JOANNA KAKISSIS, BYLINE: Nikolai Iliev is standing on a Serbian highway looking at line of semi-trailer trucks that stretches on as far as the eye can see. The Bulgarian truck driver is trying to transport an order of pizza ovens to Genoa, Italy, but he's stuck at a border crossing into Croatia.
NIKOLAI ILIEV: (Foreign language spoken).
KAKISSIS: "We've been here for five, six days, just waiting," he says. "Everyone is losing money."
Croatia closed several parts of the border because it blamed Serbia for busing tens of thousands of refugees and migrants to cross here. But Serbian truck driver Dragan Jucic blames the Croatians.
DRAGAN JUCIC: (Foreign language spoken).
KAKISSIS: "There are no refugees in the trucks," he says. "Croatia is just looking for excuses to make problems for Serbia."
The two countries fought each other in a bloody war about 20 years ago, when the former Yugoslavia fell apart.
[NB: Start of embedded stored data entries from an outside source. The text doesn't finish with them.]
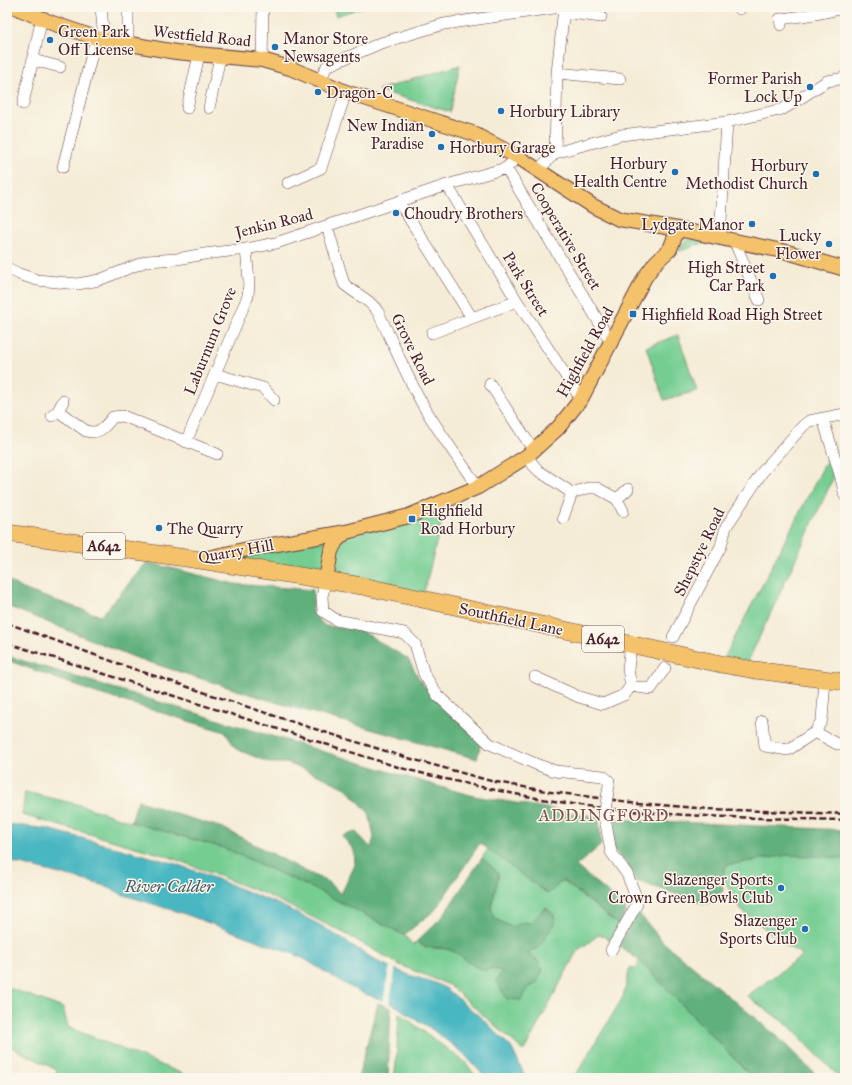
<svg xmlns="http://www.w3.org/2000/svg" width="852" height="1085" viewBox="0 0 852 1085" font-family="'IM FELL Great Primer',serif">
  <rect width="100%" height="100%" fill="#fbf7ec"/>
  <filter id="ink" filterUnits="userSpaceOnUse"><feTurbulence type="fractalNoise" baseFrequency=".025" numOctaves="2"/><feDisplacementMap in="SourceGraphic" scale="8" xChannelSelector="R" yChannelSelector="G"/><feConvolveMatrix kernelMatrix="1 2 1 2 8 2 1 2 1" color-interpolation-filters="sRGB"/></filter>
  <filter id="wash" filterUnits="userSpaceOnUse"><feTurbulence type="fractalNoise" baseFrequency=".012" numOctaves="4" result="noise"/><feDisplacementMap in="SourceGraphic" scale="16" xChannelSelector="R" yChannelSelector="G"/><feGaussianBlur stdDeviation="0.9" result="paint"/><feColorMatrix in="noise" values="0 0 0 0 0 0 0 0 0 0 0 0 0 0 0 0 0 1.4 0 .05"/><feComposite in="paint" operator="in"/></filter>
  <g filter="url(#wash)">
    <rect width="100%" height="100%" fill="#f5ecd6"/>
    <path fill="#75cd92" stroke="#60765e" d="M333,7H364L336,16Z
      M460,65L450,112L378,90Z
      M689,239L703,240L704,243L697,245L696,244L693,245V247L680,251L678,249Z
      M678,335L697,391L664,400L646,347Z
      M832,450L838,468L745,668L721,664Z
      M447,500L422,600L200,560L346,532Z
      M25,792L77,804L131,822L224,848L317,890L404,935L413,945L417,941L422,946L432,948L447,949L461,954L471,964L492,968L503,972L521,1000L528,988L537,983L538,961L527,952L538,948L546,935C530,922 531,920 511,927L494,918L491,907L499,874L482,858L489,848L562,880L620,926L612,942L600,934L577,951L524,1051L449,985L400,965L344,933L265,894L167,856L22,815Z
      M788,855L845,858V1078H840L789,1026L747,996L803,955L789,947L742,911L722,877L726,865Z
      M639,960L753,1078H574L623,997L630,968L637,969Z
      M7,987L63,1008L68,1027L193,1078H54L57,1070L7,1045Z
      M399,1013L466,1063L477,1078H394L396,1065Z"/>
    <path fill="#60b07c" stroke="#556854" d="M147,562L234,584L313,590V614L325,626L360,630L408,659L421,682L481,743L477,759L278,703L139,659L7,606V580L25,590L101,616Z
      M7,656L437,786L474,796L599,817L601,845L576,866L626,908L620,926L563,880L548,894L480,843L435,910L404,935L317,890L224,848L131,822L138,800L176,814L223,828L305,871L328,882L341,894L355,865L354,850L342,836L356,832L371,848L374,837L369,813L346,788L320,776L287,763H270L236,749L225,732L96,693L7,660Z
      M612,819L845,830V858L788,855L726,865L722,877L723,891L706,904L636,881L628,865L614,850Z
      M482,858L499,874L491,907L494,918L511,927L524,922L531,923L545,907L554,915L555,923L538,948L527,952L538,961L543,970L537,983L528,988L521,1000L507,999L496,981L502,971L492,968L485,971C481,969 476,967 471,964C463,958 458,952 447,949C435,946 427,950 417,941L442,917Z
      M637,911L663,942L778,1037L819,1078H753L639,960L619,946Z
      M378,1003L391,1008L388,1078H358Z"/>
    <path fill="#49b7c1" stroke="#4a6b76" d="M7,824L48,829L173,863L211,877L278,904L320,925L378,962L409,975L435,983L447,989L487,1023L511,1047L526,1078H486L463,1053L429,1027L409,1015L397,1006L386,1001L362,993L343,983L303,958L291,953L185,914L121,894L114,890L102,885L25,865L7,862Z"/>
    <path fill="#f5ecd6" d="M390,965L396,967L389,1004L383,1002Z"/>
  </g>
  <g filter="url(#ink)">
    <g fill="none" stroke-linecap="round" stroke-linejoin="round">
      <g stroke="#643e45" stroke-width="12">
        <path id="minor" d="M101,7L104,40
          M740,9V7
          M564,12L601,17
          M781,25L780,19C802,16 824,14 845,7
          M128,45V7
          M33,60L60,67
          M262,60L263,7
          M557,73L620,79
          M320,80L327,66L381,43L444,24L561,7
          M23,104L42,17
          M187,108L199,55
          M209,108L220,57
          M555,153L557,73L564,7
          M63,167L96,38
          M506,168L611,342
          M538,170L555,153L580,146L621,135L727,122L783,109L793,103L827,81L845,78
          M288,183L321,168L346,92
          M447,185L517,301L581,399
          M399,202L472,318
          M327,226L344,284C356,295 369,298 378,312C393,343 406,375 423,405C440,434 459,460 478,487
          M720,237L727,122
          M734,240L759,300
          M7,268L19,274L37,280L78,284L99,280L147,261L177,259L204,254L246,249L276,243L447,185L506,168L518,157
          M432,333L517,301
          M215,374L263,388L274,400
          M490,384L534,451
          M58,411L86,431C100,435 105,426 113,417L123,416L217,454
          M52,416L58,411L63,401
          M823,419L841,478L845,496
          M186,442L248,296L249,281L246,249
          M527,456L534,466L539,471L572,493L588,488H597L617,499L623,511
          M617,499L628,489
          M563,518L572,493
          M326,580L322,596L323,611L336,620L404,633L415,644L424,674L438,696L490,744L538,765L555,771L603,776L609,781V785
          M673,637L721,546L726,527L763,471L803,426L809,421L845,414
          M535,677L579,697L603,704L624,695L631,686L628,669L631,644
          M631,686L651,689L665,668
          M762,721L765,746L788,750L815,732L837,744H845
          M815,732L822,720L825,679
          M604,817L606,824L611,852L627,874L636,897L637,904L611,950"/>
      </g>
      <g stroke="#643e45" stroke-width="16">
        <path id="major" d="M15,7L52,23L96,38L176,52L262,60L290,68L346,92L472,133L518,157L593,206L619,219L678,229L787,252L845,269
          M203,559L248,549L346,532L409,516L478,487L527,456L558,428L581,399L645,277L656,262L670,249L678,229
          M326,580L331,551L336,541L346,532"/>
      </g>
      <g stroke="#643e45" stroke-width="18">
        <path id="highway" d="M7,533L200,560L362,586L721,664L755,670L845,682"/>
      </g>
      <use href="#minor" stroke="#fff" stroke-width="11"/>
      <use href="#major" stroke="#f3c26a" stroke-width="14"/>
      <use href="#highway" stroke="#f3c26a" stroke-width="17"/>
      <path stroke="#4a1f2b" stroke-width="2.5" stroke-dasharray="6 3" stroke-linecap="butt" d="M7,623L128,667L299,724L408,758L491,781L551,792L638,803L709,809L845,814
        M7,643L401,768C460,783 519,796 579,805C667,817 757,818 845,820"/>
      <g stroke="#643e45" stroke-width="12" stroke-linecap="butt">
        <path id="minor-bridge" d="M604,817L609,785"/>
      </g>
      <use href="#minor-bridge" stroke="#fff" stroke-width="11"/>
    </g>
  </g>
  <g fill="#1f6fb2" stroke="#fbf7ec" stroke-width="1.5">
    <circle cx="50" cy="40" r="4"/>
    <circle cx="275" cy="47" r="4"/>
    <circle cx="810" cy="87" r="4"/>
    <circle cx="318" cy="92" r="4"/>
    <circle cx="501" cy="111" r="4"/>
    <circle cx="432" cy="134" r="4"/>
    <circle cx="441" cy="147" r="4"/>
    <circle cx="675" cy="172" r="4"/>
    <circle cx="816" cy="174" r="4"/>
    <circle cx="396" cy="213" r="4"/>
    <circle cx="752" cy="224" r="4"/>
    <circle cx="829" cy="244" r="4"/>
    <circle cx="773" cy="276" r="4"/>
    <rect x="629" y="310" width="8" height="8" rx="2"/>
    <rect x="408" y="515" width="8" height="8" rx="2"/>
    <circle cx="159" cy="528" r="4"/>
    <circle cx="781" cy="888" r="4"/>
    <circle cx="805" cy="929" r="4"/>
  </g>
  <g text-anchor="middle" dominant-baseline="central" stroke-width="3" stroke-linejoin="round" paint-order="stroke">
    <g fill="#fbf7ec" stroke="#7f6065" stroke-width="1">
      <rect x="83" y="533" width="42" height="26" rx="3"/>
      <rect x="582" y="626" width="42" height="26" rx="3"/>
    </g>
    <g font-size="15" font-weight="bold" fill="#4a1f2b">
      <text x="104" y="546">A642</text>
      <text x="603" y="639">A642</text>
    </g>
    <g font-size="16" fill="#4a1f2b" stroke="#fbf7ec" text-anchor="start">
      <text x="58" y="31">Green Park<tspan x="58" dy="18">Off License</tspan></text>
      <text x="283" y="38">Manor Store<tspan x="283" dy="18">Newsagents</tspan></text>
      <text x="802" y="78" text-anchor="end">Former Parish<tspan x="802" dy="18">Lock Up</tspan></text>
      <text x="326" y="92">Dragon-C</text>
      <text x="509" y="111">Horbury Library</text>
      <text x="424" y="125" text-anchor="end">New Indian<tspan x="424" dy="18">Paradise</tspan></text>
      <text x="449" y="147">Horbury Garage</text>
      <text x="667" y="163" text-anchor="end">Horbury<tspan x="667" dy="18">Health Centre</tspan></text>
      <text x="808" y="165" text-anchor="end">Horbury<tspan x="808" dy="18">Methodist Church</tspan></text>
      <text x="404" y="213">Choudry Brothers</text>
      <text x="744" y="224" text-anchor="end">Lydgate Manor</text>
      <text x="821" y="235" text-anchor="end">Lucky<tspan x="821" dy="18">Flower</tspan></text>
      <text x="765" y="267" text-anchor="end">High Street<tspan x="765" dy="18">Car Park</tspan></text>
      <text x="641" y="314">Highfield Road High Street</text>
      <text x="420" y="510">Highfield<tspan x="420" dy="18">Road Horbury</tspan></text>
      <text x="167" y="528">The Quarry</text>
      <text x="773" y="879" text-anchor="end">Slazenger Sports<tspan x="773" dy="18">Crown Green Bowls Club</tspan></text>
      <text x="797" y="920" text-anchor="end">Slazenger<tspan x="797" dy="18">Sports Club</tspan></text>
    </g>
    <g font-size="16" fill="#4a1f2b" stroke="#fbf7ec">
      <text transform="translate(202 36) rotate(6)">Westfield Road</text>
      <text transform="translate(274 223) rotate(-14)">Jenkin Road</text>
      <text transform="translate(566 236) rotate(59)">Cooperative Street</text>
      <text transform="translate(526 284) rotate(58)">Park Street</text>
      <text transform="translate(210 341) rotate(-68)">Laburnum Grove</text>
      <text transform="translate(413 349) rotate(64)">Grove Road</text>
      <text transform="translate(585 352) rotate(-61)">Highfield Road</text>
      <text transform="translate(236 551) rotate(-10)">Quarry Hill</text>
      <text transform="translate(699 552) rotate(-64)">Shepstye Road</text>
      <text transform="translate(511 619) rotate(12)">Southfield Lane</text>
    </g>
    <g font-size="17" letter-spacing="1" fill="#86504d" stroke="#fbf7ec">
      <text x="604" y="815">ADDINGFORD</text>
    </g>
    <g font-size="17" font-style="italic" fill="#4a5c67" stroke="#fbf7ec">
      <text x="169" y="886">River Calder</text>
    </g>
  </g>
  <rect width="852" height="1085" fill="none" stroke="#fbf7ec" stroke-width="24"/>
</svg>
Now they're both straining to manage the largest migration crisis in Europe since World War II. Croatian Prime Minister Zoran Milanovic told Sky News that Serbia was colluding with the nationalist, populist government of Hungary to keep refugees out.
(SOUNDBITE OF ARCHIVED RECORDING)
ZORAN MILANOVIC: So I'm not a enemy of Serbia. I'm not the enemy of Serbs. But I'm the opponent of populists and nationalists, and I'll always be.
KAKISSIS: The Serbs say it's Milanovic's government that's behaving like fascists. Serbia has now banned the entry of Croatian goods and cargo vehicles.
Caught in the middle are the people fleeing wars and conflicts themselves. Few know about the troubled history here. Some don't even know what country they're in. It's raining when I meet Mohammad Darwish at a border crossing near a cemetery. He's a Syrian who says the hard road to Europe is bringing his people together. He just turned 20 years old.
MOHAMMAD DARWISH: Actually, today is my birthday - my 20 birthday.
KAKISSIS: Your 20th birthday? Happy birthday.
DARWISH: Thank you very much. It's OK to be with my little fellow citizens. They want to get to Europe to start a new life. We hope to start everything from the beginning.
YASHAR GHASEMI: (Singing in foreign language).
KAKISSIS: At another border crossing near some dying cornfields, an Iranian musician named Yashar Ghasemi sings as he shares a granola bar with Laith Saleh, a computer scientist from Damascus, Syria. Their countries don't get along, but the two men are friends now.
GHASEMI: We will continue our trip with each other.
LAITH SALEH: Together.
KAKISSIS: Vladimir Andric is a Serbian doctor volunteering at the border crossing. He says the Serbian and Croatian governments should work together.
VLADIMIR ANDRIC: It's like domestical quarrels that's going on - really unnecessary. They act like they don't know how to behave, you know? It's like politics on the low levels.
KAKISSIS: Andric watches as refugees walk together from his country to Croatia - sharing umbrellas, holding each other's children. It's a scene of unity he would like to see in the Balkans. For NPR News, I'm Joanna Kakissis in Belgrade, Serbia.